Die Gestalt ging über die Wiese und war dabei, aus ihrem Blickfeld zu verschwinden. Swana schwenkte den Fotoapparat erneut und versuchte, weitere Bilder von ihr zu erhaschen. Sie drückte wieder auf den Auslöser. Sie war neugierig, sie wollte wissen, was dort drüben vorgegangen war. Rasch packte sie alles zusammen und machte sich auf den Weg um den Loc´h Coziou, wie der Weiher auf Bretonisch hieß. Obwohl die Stelle lediglich 300 Meter Luftlinie von ihrem Standpunkt entfernt lag, musste sie fast eineinhalb Kilometer um den See gehen. Nach zwanzig Minuten hatte sie die Stelle erreicht. Sie suchte das Gebiet nach einem auffälligen Gegenstand ab. Aber sie fand nichts. Sie nahm den Fotoapparat aus dem Rucksack und betrachtete noch einmal das Bild, das sie vor ihrem Aufbruch aufgenommen hatte. Es war eindeutig, an der Stelle, an der sie jetzt stand, hatte ein Gegenstand gelegen. Aber sie konnte hier nichts finden.

Hatte der Vermummte das Objekt entfernt, während sie auf dem Weg um den See war? Dann würde die Person sich immer noch hier aufhalten können. Swana bekam Angst. Sie sah sich um, konnte aber nichts und niemanden erkennen. Sie nahm ein weiteres Foto von der Wiese auf und machte sich dann auf den Weg zurück zu ihrem Fahrzeug.

Swana legte ihren Rucksack in den Kofferraum und stieg ein. Beim Verlassen des Parkplatzes ließ ihre Anspannung nach. Was war auf der Wiese geschehen? Wer war der Vermummte? Wo hatte er sich versteckt? Fragen, die sie gerne beantwortet hätte.

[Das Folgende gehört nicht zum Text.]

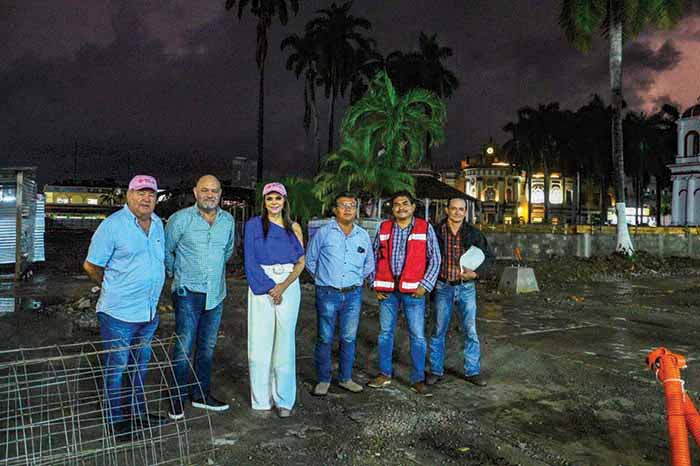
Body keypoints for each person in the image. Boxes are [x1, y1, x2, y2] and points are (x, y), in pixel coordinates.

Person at [83, 175, 167, 439]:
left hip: (148, 312)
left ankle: (138, 414)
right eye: (140, 193)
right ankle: (116, 421)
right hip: (118, 313)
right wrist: (111, 286)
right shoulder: (112, 226)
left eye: (151, 194)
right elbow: (91, 265)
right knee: (117, 367)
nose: (146, 198)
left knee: (139, 366)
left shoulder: (157, 225)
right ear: (128, 195)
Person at [165, 175, 234, 420]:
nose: (209, 194)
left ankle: (201, 394)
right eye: (204, 190)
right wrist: (179, 274)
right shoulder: (180, 219)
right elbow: (168, 252)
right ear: (195, 193)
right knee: (184, 346)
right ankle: (176, 399)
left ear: (220, 193)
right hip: (187, 293)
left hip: (215, 293)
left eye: (214, 190)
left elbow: (227, 251)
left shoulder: (228, 221)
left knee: (207, 346)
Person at [367, 191, 441, 397]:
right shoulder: (384, 228)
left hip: (414, 292)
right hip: (387, 292)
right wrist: (374, 283)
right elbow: (373, 257)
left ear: (413, 207)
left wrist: (425, 285)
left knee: (417, 336)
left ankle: (417, 379)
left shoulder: (424, 228)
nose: (401, 207)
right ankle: (384, 374)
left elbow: (435, 259)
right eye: (397, 204)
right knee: (385, 334)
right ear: (392, 208)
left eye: (405, 204)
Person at [244, 182, 305, 418]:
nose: (274, 203)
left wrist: (282, 286)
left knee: (285, 343)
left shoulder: (294, 228)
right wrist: (270, 287)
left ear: (284, 201)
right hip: (261, 283)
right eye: (269, 199)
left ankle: (284, 399)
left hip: (288, 284)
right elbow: (249, 259)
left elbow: (301, 263)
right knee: (260, 342)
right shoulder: (254, 225)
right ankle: (261, 399)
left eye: (277, 198)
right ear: (264, 202)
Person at [305, 192, 374, 396]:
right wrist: (324, 280)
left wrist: (355, 280)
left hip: (353, 295)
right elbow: (310, 261)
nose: (347, 209)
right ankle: (324, 379)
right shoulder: (324, 233)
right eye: (343, 205)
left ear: (356, 210)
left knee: (349, 338)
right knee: (325, 338)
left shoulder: (362, 235)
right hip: (327, 293)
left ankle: (345, 378)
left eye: (351, 205)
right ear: (335, 209)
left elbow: (369, 263)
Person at [426, 196, 494, 387]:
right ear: (447, 210)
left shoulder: (473, 233)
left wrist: (477, 274)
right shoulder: (435, 232)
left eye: (461, 209)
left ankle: (472, 371)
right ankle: (436, 370)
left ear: (465, 212)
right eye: (453, 208)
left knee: (470, 330)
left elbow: (489, 258)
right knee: (438, 329)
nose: (457, 212)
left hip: (466, 289)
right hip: (442, 286)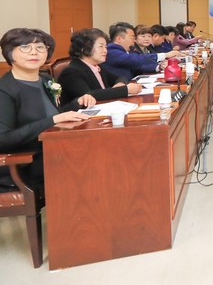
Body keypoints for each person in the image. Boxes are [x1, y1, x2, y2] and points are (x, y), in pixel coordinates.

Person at [0, 28, 94, 192]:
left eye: (40, 47)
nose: (34, 52)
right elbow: (4, 139)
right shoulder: (5, 90)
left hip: (54, 150)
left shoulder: (46, 80)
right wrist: (53, 121)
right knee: (88, 163)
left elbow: (53, 114)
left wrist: (77, 103)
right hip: (25, 162)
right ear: (9, 53)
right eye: (25, 47)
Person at [58, 28, 143, 103]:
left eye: (105, 47)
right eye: (101, 46)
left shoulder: (97, 66)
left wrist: (120, 83)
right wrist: (125, 90)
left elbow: (119, 77)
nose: (105, 51)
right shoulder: (71, 72)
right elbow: (89, 95)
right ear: (84, 48)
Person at [103, 23, 175, 80]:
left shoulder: (124, 50)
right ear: (119, 39)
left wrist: (158, 67)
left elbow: (136, 67)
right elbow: (135, 59)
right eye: (132, 38)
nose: (134, 41)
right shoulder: (111, 50)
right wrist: (164, 55)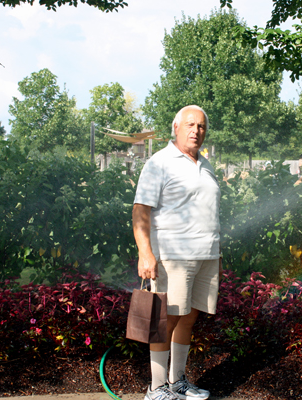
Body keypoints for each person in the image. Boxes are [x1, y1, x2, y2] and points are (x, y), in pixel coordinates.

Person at [133, 105, 221, 400]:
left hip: (206, 254)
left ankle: (177, 383)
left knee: (188, 318)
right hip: (173, 255)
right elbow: (140, 210)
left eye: (201, 127)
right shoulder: (159, 163)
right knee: (166, 320)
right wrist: (146, 253)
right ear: (176, 127)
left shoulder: (205, 165)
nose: (196, 131)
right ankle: (156, 389)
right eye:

Auf der Fahrt zurück nach Fouesnant kreisten ihre Gedanken unentwegt um das Geschehen auf der Wiese. Sie nahm sich vor, das Foto später auf ihrem Computer genauer zu betrachten, vielleicht könnte sie auf dem Bild doch noch etwas entdecken. Swana war so sehr in Gedanken, dass sie nicht bemerkte, dass ihr ein blauer Peugeot 206 folgte.